» **GIVEN ENTRIES**:
- Opening Delimiter -

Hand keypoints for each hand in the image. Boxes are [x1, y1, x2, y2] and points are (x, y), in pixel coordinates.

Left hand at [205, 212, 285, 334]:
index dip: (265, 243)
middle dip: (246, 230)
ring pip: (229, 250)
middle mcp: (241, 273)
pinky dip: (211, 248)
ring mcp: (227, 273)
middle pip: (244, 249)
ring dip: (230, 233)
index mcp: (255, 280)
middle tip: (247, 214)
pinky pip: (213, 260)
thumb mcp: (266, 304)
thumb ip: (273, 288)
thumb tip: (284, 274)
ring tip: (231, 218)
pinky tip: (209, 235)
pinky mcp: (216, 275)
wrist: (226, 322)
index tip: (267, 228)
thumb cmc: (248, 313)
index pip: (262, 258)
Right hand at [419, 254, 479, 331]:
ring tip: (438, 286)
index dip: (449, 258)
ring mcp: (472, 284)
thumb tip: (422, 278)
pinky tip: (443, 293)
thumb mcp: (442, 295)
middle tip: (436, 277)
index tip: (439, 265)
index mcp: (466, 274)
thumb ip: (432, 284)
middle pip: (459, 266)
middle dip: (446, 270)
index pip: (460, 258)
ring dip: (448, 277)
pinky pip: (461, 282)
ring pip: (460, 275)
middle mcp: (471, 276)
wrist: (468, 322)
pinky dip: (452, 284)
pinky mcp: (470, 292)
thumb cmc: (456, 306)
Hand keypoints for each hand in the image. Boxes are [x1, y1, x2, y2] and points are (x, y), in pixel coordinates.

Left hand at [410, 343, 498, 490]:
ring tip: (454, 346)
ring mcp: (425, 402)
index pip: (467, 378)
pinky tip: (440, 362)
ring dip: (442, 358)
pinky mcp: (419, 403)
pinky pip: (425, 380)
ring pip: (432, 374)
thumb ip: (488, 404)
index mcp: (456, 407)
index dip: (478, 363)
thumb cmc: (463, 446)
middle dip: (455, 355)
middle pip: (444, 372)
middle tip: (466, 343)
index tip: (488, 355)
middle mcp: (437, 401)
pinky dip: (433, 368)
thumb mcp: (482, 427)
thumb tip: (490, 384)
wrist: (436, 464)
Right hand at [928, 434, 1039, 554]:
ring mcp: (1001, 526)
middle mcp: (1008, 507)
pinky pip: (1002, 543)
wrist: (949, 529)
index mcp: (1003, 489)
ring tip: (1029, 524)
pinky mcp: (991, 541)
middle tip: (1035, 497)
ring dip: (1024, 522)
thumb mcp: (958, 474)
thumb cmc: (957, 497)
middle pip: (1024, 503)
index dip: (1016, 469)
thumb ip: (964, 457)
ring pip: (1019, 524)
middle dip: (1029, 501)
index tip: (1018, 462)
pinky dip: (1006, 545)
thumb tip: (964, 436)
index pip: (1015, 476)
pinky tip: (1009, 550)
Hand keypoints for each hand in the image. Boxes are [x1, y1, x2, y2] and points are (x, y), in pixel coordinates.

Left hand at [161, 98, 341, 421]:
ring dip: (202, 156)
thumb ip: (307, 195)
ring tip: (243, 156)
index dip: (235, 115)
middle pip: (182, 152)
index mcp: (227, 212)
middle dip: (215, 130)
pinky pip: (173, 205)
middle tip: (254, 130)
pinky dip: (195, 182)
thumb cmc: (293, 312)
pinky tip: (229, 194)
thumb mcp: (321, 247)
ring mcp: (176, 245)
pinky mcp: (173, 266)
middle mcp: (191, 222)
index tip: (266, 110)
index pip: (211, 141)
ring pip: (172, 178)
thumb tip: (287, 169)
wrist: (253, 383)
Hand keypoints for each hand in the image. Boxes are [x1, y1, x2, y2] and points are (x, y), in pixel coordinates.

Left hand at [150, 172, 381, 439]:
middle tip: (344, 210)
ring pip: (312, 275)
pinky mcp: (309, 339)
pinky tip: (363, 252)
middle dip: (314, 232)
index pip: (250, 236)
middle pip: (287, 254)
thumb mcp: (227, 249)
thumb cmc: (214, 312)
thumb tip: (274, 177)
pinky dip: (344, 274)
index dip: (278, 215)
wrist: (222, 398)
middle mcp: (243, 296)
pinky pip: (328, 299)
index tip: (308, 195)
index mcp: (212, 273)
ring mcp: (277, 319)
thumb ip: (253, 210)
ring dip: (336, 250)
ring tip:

- Closing Delimiter -

» **EXERCISE BRIEF**: The last part of the records is the answer, beginning at the line that holds "middle mcp: (191, 222)" and including the final line, repeated exactly.

» **ANSWER SECTION**:
middle mcp: (191, 222)
index tip: (266, 110)
index pip: (211, 141)
ring pip: (172, 178)
thumb tip: (287, 169)
wrist: (253, 383)
Hand keypoints for each hand in the image. Boxes are [x1, y1, x2, y2] and points are (x, y), in pixel coordinates.

Left hand at [150, 172, 381, 439]:
middle tip: (344, 210)
ring pip: (312, 275)
pinky mcp: (309, 339)
pinky tip: (363, 252)
middle dip: (314, 232)
index pip: (250, 236)
middle pip: (287, 254)
thumb mcp: (227, 249)
thumb cmc: (214, 312)
thumb tip: (274, 177)
pinky dip: (344, 274)
index dip: (278, 215)
wrist: (222, 398)
middle mcp: (243, 296)
pinky pip: (328, 299)
index tip: (308, 195)
index mcp: (212, 273)
ring mcp: (277, 319)
thumb ip: (253, 210)
ring dip: (336, 250)
ring tip:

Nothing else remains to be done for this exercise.